Until now, I’ve associated Youth Lagoon with time.

One of the first things I learned about Trevor Powers was that he was young — 22 when I started listening to him in September of 2011. There was also his debut album’s title — The Year of Hibernation. And then there was the fact that, despite his youngness (sorry, I can’t type “youth” and let you all think I’m the kind of person who would make that pun), it was clear that Powers’ songs looked backward in time, with nostalgic glances toward “fireworks on the 4th of July” and his ’96 Buick. In fact, “nostalgia” became something of a buzzword for the album. A sticky descriptor. A consensus adjective. Here was this 22-year-old pining for the past, while so many of us sit around pining for our early 20’s. (The idea certainly drew me in.)

I don’t mean to suggest that this analysis wasn’t/isn’t apt.

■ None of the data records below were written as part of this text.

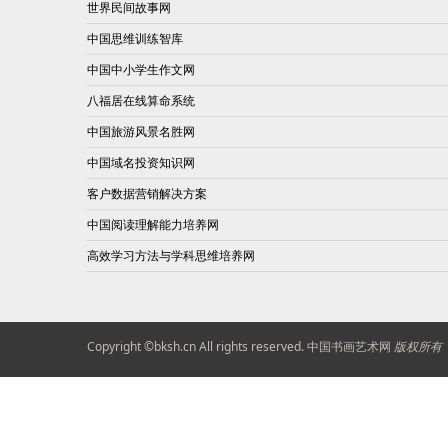
世界民间故事网
中国思维训练智库
中国中小学生作文网
八福居在线算命系统
中国旅游风景名胜网
中国域名投资知识网
客户数据营销解决方案
中国阅读理解能力培养网
高效学习方法与学科思维培养网
Copyright ©
bksh.cn
All rights reserved.
中国书画艺术网
版权所有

Powers himself has said that the name of his project is based on feelings of nostalgia. But I wonder if his years, or relative lack of them, caused this one quality to loom overly large in people’s minds. There was more to The Year of Hibernation than longing for the past. There were brilliant dynamic relationships… memorable melodies… uplifting builds… Besides, nostalgia, by nature, isn’t totally positive. It’s unavoidable — enjoyable on some levels — but it’s also passive. It’s ineffectual. You can’t travel back in time, and there’s nothing sadder than people who are incapable of coming to terms with that reality.

That’s why I was so thrilled when I started making my way through the NPR First Listen of Powers’ follow-up, Wondrous Bughouse. Whereas everything to date has felt like it was related to time, these songs, to me, are all about space.